## Work instructions
Return the data exactly, but only from the line containing "Photographs of a" through its last line.

Saved data entries
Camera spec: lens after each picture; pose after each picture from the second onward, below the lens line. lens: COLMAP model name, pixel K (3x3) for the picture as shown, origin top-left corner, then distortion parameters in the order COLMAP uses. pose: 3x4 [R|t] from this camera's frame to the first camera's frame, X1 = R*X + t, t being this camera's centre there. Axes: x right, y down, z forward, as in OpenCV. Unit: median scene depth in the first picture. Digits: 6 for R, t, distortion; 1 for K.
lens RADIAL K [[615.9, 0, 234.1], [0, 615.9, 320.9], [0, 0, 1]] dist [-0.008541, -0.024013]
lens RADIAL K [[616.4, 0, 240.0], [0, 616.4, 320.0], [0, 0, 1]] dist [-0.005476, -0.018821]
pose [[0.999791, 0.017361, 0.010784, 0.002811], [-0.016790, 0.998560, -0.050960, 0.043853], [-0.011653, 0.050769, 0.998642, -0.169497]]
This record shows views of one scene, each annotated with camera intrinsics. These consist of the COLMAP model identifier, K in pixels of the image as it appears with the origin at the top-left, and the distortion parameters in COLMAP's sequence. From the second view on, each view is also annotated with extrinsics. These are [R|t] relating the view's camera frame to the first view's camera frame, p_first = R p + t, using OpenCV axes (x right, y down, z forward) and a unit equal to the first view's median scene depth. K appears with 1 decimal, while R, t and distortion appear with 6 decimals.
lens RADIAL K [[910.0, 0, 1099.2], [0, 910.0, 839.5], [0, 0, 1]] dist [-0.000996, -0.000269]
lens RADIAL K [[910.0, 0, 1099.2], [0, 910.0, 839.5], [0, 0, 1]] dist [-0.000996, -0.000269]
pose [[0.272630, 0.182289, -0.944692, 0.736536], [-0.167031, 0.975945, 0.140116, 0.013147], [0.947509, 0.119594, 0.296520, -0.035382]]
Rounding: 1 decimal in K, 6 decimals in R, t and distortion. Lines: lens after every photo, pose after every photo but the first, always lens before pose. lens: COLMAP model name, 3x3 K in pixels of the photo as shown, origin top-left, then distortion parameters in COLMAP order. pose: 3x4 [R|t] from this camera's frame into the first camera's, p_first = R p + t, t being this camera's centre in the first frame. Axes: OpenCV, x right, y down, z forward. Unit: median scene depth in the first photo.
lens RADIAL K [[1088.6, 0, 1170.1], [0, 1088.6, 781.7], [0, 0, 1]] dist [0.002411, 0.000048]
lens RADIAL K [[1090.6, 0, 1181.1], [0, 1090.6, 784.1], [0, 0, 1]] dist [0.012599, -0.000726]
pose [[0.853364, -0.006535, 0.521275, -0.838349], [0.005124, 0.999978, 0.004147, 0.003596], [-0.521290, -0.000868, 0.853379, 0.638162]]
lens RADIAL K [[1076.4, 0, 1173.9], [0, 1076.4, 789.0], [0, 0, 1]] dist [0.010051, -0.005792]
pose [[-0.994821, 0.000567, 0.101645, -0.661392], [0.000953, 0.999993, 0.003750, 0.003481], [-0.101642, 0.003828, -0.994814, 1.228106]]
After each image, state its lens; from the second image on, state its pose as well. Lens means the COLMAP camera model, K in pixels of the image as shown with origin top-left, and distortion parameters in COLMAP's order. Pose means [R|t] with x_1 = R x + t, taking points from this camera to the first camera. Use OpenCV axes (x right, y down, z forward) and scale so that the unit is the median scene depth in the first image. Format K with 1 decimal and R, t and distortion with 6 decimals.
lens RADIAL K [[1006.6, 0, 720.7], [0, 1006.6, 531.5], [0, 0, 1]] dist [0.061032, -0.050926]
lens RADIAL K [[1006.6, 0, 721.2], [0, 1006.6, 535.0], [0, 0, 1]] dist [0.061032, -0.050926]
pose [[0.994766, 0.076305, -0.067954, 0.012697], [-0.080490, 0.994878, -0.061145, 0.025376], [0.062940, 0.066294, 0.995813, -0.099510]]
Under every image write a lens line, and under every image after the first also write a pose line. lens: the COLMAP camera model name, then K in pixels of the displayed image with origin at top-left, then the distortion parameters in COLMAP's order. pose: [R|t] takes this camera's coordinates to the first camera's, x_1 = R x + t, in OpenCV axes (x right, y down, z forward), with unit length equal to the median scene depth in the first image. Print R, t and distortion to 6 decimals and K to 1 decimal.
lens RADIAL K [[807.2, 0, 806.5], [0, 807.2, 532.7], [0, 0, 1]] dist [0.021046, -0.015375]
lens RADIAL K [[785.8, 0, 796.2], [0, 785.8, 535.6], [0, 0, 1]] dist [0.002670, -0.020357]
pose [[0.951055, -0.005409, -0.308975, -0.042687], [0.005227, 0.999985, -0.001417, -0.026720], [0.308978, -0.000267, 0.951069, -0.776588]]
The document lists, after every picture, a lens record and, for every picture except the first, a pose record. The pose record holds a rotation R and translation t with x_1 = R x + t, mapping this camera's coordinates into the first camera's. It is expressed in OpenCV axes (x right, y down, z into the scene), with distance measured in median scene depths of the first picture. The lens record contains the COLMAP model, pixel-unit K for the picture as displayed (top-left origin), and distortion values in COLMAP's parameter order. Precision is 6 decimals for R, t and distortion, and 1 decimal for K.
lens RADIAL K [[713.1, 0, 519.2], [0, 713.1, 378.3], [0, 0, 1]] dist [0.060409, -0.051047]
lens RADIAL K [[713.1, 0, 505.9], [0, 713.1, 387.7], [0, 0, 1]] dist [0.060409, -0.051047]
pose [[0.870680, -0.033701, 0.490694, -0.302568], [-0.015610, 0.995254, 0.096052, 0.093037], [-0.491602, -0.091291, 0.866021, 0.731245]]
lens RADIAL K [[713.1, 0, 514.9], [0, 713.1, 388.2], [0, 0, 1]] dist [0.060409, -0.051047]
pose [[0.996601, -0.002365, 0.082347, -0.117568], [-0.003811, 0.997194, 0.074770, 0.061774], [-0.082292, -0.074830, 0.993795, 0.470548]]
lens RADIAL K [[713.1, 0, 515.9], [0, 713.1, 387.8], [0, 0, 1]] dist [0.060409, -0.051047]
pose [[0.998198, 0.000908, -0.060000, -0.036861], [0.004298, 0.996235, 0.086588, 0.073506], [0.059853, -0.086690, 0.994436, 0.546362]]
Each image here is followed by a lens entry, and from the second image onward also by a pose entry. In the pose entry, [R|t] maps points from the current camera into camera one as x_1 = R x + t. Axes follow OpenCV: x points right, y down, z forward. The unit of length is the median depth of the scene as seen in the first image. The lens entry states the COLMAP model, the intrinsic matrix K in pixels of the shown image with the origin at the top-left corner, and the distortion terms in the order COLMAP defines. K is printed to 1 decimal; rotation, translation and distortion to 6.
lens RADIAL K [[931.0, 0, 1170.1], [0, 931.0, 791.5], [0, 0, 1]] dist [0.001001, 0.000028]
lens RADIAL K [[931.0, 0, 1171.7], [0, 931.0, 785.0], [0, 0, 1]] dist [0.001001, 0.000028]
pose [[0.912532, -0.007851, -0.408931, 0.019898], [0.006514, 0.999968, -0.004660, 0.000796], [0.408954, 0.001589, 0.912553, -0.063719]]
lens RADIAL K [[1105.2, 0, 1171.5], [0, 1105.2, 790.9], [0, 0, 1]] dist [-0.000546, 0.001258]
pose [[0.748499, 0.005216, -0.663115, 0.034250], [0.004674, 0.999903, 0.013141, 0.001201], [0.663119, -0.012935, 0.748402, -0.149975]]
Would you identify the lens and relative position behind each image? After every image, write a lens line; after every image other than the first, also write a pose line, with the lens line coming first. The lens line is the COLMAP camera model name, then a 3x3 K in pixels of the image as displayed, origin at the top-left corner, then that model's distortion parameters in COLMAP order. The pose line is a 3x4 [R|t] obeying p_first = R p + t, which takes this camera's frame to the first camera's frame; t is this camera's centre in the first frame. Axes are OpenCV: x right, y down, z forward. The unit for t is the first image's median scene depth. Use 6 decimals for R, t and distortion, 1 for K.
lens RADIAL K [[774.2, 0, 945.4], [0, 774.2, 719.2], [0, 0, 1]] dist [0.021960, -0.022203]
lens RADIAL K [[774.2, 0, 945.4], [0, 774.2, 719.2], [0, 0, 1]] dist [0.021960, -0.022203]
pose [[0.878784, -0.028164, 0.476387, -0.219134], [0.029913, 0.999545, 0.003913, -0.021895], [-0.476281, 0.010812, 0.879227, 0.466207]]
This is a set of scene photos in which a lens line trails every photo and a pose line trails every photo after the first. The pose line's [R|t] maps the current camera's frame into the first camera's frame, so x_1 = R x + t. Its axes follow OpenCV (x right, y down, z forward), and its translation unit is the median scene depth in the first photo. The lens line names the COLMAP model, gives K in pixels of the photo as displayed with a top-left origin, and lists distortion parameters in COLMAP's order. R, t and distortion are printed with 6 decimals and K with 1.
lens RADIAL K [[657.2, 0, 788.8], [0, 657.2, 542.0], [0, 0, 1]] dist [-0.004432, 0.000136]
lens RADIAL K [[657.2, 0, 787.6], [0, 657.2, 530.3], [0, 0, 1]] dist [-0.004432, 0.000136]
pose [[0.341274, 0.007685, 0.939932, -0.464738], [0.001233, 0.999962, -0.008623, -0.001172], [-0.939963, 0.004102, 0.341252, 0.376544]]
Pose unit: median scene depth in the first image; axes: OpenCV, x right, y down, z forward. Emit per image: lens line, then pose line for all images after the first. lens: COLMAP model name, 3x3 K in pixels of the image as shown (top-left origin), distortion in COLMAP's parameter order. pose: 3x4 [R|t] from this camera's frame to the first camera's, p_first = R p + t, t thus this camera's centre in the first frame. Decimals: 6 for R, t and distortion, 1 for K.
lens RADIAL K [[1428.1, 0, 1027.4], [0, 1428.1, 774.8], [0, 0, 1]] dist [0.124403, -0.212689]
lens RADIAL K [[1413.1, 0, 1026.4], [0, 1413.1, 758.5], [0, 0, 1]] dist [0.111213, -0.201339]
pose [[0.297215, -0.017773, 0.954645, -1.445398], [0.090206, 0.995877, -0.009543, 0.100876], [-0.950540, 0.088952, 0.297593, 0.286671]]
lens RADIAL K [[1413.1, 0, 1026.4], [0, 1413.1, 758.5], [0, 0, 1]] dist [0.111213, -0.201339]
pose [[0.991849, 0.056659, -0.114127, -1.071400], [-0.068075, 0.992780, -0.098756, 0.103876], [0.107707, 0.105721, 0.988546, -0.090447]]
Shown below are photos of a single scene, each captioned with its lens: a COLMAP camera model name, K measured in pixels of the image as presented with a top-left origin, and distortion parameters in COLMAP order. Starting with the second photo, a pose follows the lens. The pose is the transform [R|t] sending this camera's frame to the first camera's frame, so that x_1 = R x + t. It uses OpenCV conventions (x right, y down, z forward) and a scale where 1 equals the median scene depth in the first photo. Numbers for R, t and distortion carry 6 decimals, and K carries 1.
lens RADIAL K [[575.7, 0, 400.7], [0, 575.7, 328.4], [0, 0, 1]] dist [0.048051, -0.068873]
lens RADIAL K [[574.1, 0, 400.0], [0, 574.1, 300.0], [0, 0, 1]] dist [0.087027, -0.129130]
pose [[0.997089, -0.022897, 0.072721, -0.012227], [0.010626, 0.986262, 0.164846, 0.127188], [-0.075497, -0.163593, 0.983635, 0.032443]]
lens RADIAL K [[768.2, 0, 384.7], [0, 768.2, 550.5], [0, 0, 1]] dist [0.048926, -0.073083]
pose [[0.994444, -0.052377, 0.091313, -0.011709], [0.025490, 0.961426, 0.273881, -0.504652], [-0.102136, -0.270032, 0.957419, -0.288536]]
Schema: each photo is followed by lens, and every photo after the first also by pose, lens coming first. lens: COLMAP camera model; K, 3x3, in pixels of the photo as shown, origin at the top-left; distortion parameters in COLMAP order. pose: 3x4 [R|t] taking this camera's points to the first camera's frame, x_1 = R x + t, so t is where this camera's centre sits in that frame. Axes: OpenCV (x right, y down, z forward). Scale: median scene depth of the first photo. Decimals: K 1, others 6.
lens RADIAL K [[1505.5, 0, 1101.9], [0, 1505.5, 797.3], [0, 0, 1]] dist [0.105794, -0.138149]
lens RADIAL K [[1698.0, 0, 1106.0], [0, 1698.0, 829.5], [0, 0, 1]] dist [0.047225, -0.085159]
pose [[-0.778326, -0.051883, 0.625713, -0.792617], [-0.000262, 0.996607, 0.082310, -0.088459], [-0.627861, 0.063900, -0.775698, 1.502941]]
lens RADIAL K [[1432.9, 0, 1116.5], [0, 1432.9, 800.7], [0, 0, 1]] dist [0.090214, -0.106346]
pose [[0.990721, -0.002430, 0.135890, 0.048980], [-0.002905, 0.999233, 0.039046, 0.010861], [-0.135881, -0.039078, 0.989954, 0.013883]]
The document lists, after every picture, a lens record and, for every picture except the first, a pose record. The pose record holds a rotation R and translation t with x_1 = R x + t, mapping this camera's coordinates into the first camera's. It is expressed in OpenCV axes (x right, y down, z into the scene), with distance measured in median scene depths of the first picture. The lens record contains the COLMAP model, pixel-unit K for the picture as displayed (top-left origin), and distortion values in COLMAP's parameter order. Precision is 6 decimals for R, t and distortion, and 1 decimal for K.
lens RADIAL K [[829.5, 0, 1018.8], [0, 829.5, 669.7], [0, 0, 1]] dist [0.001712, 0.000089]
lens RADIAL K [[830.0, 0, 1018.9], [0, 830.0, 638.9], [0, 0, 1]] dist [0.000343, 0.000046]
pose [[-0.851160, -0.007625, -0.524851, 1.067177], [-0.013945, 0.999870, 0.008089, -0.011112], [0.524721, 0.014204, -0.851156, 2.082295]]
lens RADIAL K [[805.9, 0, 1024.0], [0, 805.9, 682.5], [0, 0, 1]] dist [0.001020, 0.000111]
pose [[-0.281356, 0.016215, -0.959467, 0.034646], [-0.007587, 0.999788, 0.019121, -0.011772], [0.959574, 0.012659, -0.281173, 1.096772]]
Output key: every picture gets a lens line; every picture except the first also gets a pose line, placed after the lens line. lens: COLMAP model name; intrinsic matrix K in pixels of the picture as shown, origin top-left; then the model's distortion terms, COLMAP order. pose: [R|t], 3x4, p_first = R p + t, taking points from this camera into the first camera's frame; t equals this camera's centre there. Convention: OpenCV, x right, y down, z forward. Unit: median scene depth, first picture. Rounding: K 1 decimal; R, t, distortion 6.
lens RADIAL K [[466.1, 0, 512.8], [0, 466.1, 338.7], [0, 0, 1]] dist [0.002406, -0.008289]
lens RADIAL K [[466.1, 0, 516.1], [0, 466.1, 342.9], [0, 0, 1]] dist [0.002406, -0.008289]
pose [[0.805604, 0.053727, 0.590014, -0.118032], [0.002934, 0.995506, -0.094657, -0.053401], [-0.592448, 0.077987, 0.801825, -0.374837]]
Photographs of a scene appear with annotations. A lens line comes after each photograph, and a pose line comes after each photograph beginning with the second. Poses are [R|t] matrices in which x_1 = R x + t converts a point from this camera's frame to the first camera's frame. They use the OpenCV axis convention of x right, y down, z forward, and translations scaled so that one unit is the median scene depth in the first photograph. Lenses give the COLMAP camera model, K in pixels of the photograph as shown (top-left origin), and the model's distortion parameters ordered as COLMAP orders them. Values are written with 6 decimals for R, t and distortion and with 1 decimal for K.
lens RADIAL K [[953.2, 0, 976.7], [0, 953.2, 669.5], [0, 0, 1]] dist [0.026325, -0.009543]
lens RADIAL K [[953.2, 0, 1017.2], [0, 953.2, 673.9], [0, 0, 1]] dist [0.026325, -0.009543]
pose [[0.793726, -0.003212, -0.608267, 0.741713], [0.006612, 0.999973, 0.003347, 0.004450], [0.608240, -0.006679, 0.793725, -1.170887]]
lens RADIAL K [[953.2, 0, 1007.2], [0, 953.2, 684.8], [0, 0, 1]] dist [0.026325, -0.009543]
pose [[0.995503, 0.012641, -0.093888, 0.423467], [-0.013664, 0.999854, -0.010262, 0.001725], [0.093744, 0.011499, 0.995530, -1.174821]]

## Task solution
Photographs of a scene appear with annotations. A lens line comes after each photograph, and a pose line comes after each photograph beginning with the second. Poses are [R|t] matrices in which x_1 = R x + t converts a point from this camera's frame to the first camera's frame. They use the OpenCV axis convention of x right, y down, z forward, and translations scaled so that one unit is the median scene depth in the first photograph. Lenses give the COLMAP camera model, K in pixels of the photograph as shown (top-left origin), and the model's distortion parameters ordered as COLMAP orders them. Values are written with 6 decimals for R, t and distortion and with 1 decimal for K.
lens RADIAL K [[953.2, 0, 976.7], [0, 953.2, 669.5], [0, 0, 1]] dist [0.026325, -0.009543]
lens RADIAL K [[953.2, 0, 1017.2], [0, 953.2, 673.9], [0, 0, 1]] dist [0.026325, -0.009543]
pose [[0.793726, -0.003212, -0.608267, 0.741713], [0.006612, 0.999973, 0.003347, 0.004450], [0.608240, -0.006679, 0.793725, -1.170887]]
lens RADIAL K [[953.2, 0, 1007.2], [0, 953.2, 684.8], [0, 0, 1]] dist [0.026325, -0.009543]
pose [[0.995503, 0.012641, -0.093888, 0.423467], [-0.013664, 0.999854, -0.010262, 0.001725], [0.093744, 0.011499, 0.995530, -1.174821]]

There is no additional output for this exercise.